#### YOUR GOAL
Print every one of the records below verbatim, line for line, and leave out the pictures.

#### AVAILABLE DATA
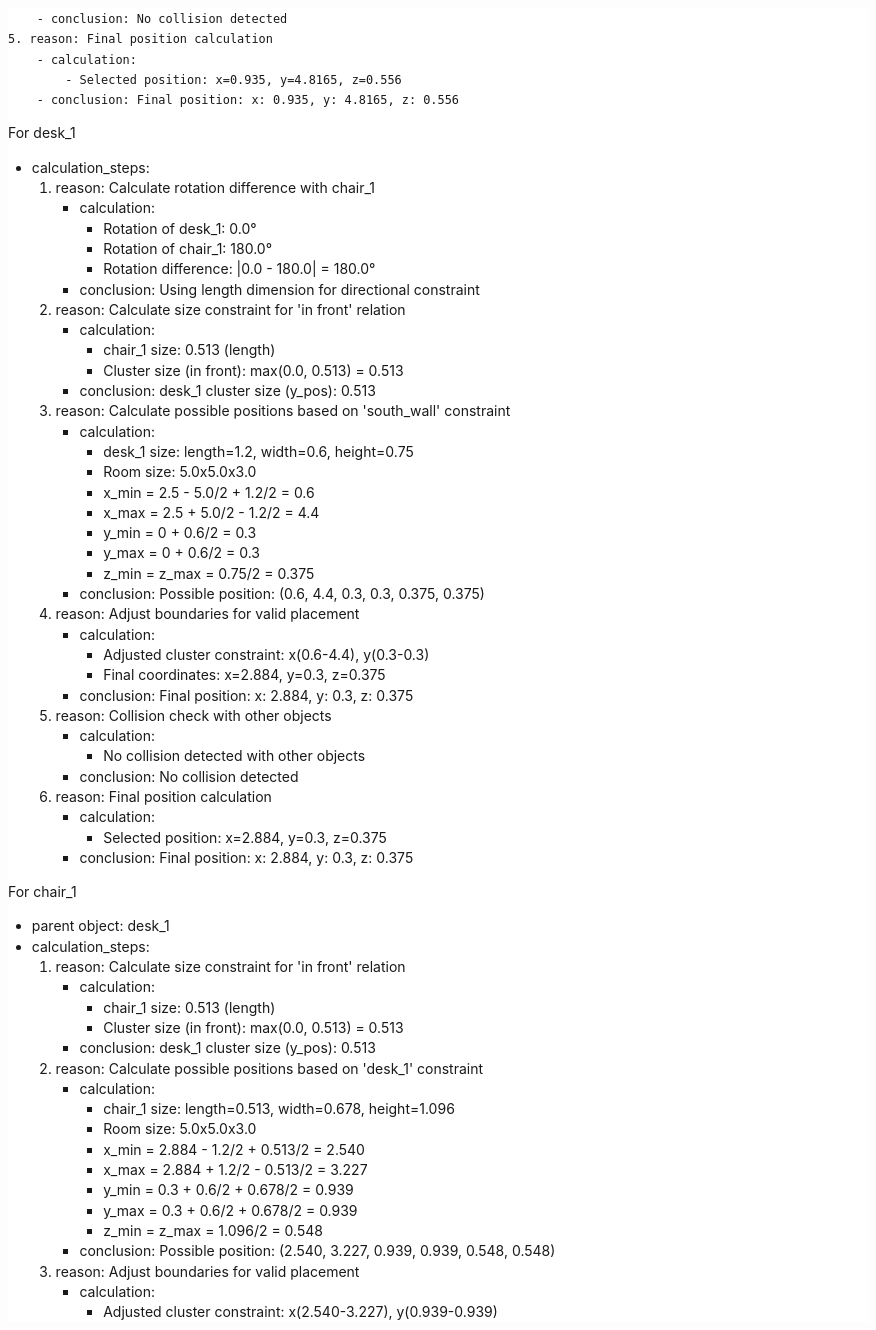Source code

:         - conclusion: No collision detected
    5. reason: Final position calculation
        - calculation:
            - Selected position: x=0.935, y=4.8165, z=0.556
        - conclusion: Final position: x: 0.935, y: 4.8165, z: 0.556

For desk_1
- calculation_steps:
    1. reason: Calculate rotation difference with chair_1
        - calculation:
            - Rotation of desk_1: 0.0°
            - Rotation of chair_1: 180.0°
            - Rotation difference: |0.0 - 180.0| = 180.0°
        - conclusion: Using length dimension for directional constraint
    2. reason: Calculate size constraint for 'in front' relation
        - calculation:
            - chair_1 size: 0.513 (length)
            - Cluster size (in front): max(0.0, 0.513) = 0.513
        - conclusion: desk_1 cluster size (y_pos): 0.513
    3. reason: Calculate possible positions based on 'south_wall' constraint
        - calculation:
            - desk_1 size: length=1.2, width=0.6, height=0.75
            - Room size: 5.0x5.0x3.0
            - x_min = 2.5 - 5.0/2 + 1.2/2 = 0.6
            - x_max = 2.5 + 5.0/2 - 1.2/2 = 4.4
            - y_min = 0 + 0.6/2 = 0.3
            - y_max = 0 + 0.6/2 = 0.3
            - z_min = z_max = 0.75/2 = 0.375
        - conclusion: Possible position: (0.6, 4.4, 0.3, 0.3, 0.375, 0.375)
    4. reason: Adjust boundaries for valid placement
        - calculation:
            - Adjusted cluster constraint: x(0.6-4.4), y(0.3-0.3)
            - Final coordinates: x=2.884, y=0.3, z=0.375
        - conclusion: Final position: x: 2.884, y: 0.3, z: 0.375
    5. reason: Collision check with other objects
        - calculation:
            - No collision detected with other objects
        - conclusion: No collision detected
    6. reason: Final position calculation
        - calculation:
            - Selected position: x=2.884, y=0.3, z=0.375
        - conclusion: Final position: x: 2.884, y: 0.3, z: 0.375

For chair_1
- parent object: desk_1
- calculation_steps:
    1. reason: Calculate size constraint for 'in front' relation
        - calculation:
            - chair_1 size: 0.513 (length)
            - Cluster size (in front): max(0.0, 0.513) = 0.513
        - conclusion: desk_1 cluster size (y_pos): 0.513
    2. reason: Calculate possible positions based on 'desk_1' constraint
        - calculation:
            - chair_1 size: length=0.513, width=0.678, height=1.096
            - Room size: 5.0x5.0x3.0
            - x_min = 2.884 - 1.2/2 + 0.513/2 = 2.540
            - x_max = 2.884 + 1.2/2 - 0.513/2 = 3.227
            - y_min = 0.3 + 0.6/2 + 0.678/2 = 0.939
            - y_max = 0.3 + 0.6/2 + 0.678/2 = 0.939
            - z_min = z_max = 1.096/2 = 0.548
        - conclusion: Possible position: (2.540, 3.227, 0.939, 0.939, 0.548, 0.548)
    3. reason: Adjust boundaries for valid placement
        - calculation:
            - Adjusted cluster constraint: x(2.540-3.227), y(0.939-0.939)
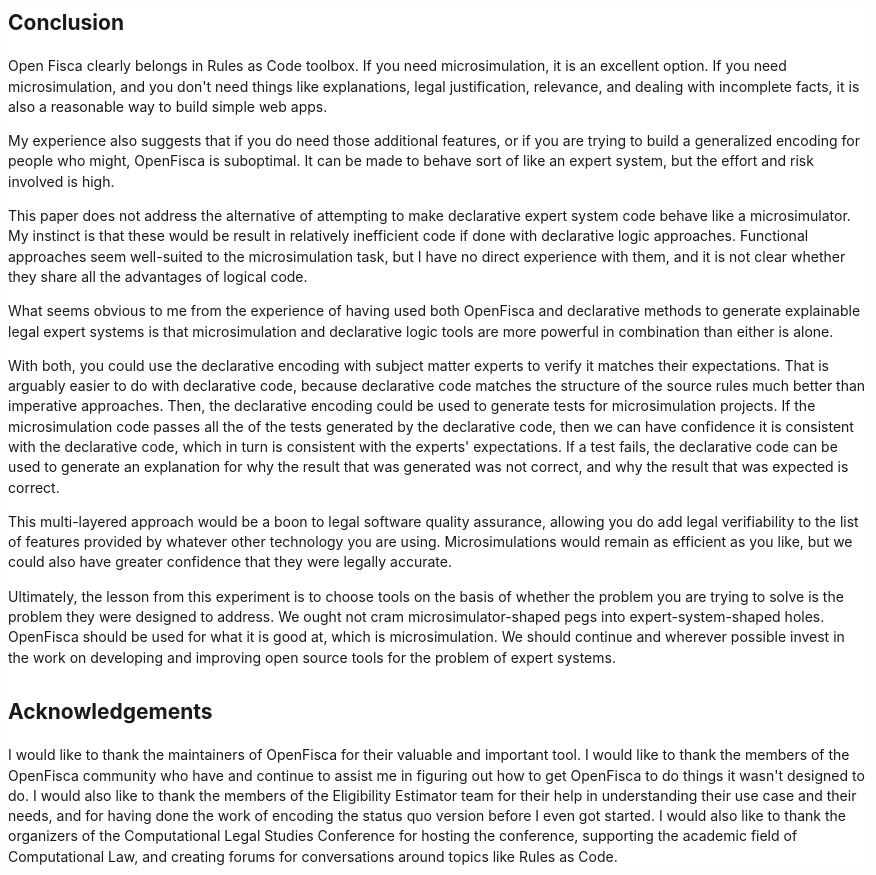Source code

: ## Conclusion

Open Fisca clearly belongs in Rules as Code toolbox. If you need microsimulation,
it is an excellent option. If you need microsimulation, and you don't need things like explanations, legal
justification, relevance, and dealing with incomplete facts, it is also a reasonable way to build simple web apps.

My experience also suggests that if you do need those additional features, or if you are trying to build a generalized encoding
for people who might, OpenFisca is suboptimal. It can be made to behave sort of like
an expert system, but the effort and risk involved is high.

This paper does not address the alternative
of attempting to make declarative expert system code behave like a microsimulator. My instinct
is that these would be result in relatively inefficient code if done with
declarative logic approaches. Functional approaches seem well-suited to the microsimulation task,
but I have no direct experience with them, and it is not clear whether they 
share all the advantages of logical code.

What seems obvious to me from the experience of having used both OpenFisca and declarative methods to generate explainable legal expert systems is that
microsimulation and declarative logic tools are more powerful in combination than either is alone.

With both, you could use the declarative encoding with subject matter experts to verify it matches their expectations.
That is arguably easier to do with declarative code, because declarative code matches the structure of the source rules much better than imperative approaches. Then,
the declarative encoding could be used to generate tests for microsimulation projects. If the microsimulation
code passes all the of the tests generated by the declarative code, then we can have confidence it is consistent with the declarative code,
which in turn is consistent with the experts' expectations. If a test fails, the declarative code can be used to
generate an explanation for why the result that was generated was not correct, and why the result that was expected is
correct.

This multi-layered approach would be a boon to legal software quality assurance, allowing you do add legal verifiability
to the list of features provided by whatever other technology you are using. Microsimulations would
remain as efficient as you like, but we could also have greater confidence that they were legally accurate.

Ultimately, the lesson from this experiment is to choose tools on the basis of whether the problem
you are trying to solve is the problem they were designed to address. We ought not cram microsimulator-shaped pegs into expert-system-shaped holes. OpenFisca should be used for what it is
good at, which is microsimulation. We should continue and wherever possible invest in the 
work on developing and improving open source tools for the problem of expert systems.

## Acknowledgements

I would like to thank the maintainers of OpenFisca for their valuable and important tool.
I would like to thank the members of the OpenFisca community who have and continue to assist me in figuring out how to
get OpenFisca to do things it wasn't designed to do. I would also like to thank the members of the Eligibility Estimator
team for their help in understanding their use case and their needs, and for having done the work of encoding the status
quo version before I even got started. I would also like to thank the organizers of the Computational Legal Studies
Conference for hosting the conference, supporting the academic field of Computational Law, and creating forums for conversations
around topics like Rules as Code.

#### EXPECTED ANSWER
Source code

:         - conclusion: No collision detected
    5. reason: Final position calculation
        - calculation:
            - Selected position: x=0.935, y=4.8165, z=0.556
        - conclusion: Final position: x: 0.935, y: 4.8165, z: 0.556

For desk_1
- calculation_steps:
    1. reason: Calculate rotation difference with chair_1
        - calculation:
            - Rotation of desk_1: 0.0°
            - Rotation of chair_1: 180.0°
            - Rotation difference: |0.0 - 180.0| = 180.0°
        - conclusion: Using length dimension for directional constraint
    2. reason: Calculate size constraint for 'in front' relation
        - calculation:
            - chair_1 size: 0.513 (length)
            - Cluster size (in front): max(0.0, 0.513) = 0.513
        - conclusion: desk_1 cluster size (y_pos): 0.513
    3. reason: Calculate possible positions based on 'south_wall' constraint
        - calculation:
            - desk_1 size: length=1.2, width=0.6, height=0.75
            - Room size: 5.0x5.0x3.0
            - x_min = 2.5 - 5.0/2 + 1.2/2 = 0.6
            - x_max = 2.5 + 5.0/2 - 1.2/2 = 4.4
            - y_min = 0 + 0.6/2 = 0.3
            - y_max = 0 + 0.6/2 = 0.3
            - z_min = z_max = 0.75/2 = 0.375
        - conclusion: Possible position: (0.6, 4.4, 0.3, 0.3, 0.375, 0.375)
    4. reason: Adjust boundaries for valid placement
        - calculation:
            - Adjusted cluster constraint: x(0.6-4.4), y(0.3-0.3)
            - Final coordinates: x=2.884, y=0.3, z=0.375
        - conclusion: Final position: x: 2.884, y: 0.3, z: 0.375
    5. reason: Collision check with other objects
        - calculation:
            - No collision detected with other objects
        - conclusion: No collision detected
    6. reason: Final position calculation
        - calculation:
            - Selected position: x=2.884, y=0.3, z=0.375
        - conclusion: Final position: x: 2.884, y: 0.3, z: 0.375

For chair_1
- parent object: desk_1
- calculation_steps:
    1. reason: Calculate size constraint for 'in front' relation
        - calculation:
            - chair_1 size: 0.513 (length)
            - Cluster size (in front): max(0.0, 0.513) = 0.513
        - conclusion: desk_1 cluster size (y_pos): 0.513
    2. reason: Calculate possible positions based on 'desk_1' constraint
        - calculation:
            - chair_1 size: length=0.513, width=0.678, height=1.096
            - Room size: 5.0x5.0x3.0
            - x_min = 2.884 - 1.2/2 + 0.513/2 = 2.540
            - x_max = 2.884 + 1.2/2 - 0.513/2 = 3.227
            - y_min = 0.3 + 0.6/2 + 0.678/2 = 0.939
            - y_max = 0.3 + 0.6/2 + 0.678/2 = 0.939
            - z_min = z_max = 1.096/2 = 0.548
        - conclusion: Possible position: (2.540, 3.227, 0.939, 0.939, 0.548, 0.548)
    3. reason: Adjust boundaries for valid placement
        - calculation:
            - Adjusted cluster constraint: x(2.540-3.227), y(0.939-0.939)
Source code

: ## Conclusion

Open Fisca clearly belongs in Rules as Code toolbox. If you need microsimulation,
it is an excellent option. If you need microsimulation, and you don't need things like explanations, legal
justification, relevance, and dealing with incomplete facts, it is also a reasonable way to build simple web apps.

My experience also suggests that if you do need those additional features, or if you are trying to build a generalized encoding
for people who might, OpenFisca is suboptimal. It can be made to behave sort of like
an expert system, but the effort and risk involved is high.

This paper does not address the alternative
of attempting to make declarative expert system code behave like a microsimulator. My instinct
is that these would be result in relatively inefficient code if done with
declarative logic approaches. Functional approaches seem well-suited to the microsimulation task,
but I have no direct experience with them, and it is not clear whether they 
share all the advantages of logical code.

What seems obvious to me from the experience of having used both OpenFisca and declarative methods to generate explainable legal expert systems is that
microsimulation and declarative logic tools are more powerful in combination than either is alone.

With both, you could use the declarative encoding with subject matter experts to verify it matches their expectations.
That is arguably easier to do with declarative code, because declarative code matches the structure of the source rules much better than imperative approaches. Then,
the declarative encoding could be used to generate tests for microsimulation projects. If the microsimulation
code passes all the of the tests generated by the declarative code, then we can have confidence it is consistent with the declarative code,
which in turn is consistent with the experts' expectations. If a test fails, the declarative code can be used to
generate an explanation for why the result that was generated was not correct, and why the result that was expected is
correct.

This multi-layered approach would be a boon to legal software quality assurance, allowing you do add legal verifiability
to the list of features provided by whatever other technology you are using. Microsimulations would
remain as efficient as you like, but we could also have greater confidence that they were legally accurate.

Ultimately, the lesson from this experiment is to choose tools on the basis of whether the problem
you are trying to solve is the problem they were designed to address. We ought not cram microsimulator-shaped pegs into expert-system-shaped holes. OpenFisca should be used for what it is
good at, which is microsimulation. We should continue and wherever possible invest in the 
work on developing and improving open source tools for the problem of expert systems.

## Acknowledgements

I would like to thank the maintainers of OpenFisca for their valuable and important tool.
I would like to thank the members of the OpenFisca community who have and continue to assist me in figuring out how to
get OpenFisca to do things it wasn't designed to do. I would also like to thank the members of the Eligibility Estimator
team for their help in understanding their use case and their needs, and for having done the work of encoding the status
quo version before I even got started. I would also like to thank the organizers of the Computational Legal Studies
Conference for hosting the conference, supporting the academic field of Computational Law, and creating forums for conversations
around topics like Rules as Code.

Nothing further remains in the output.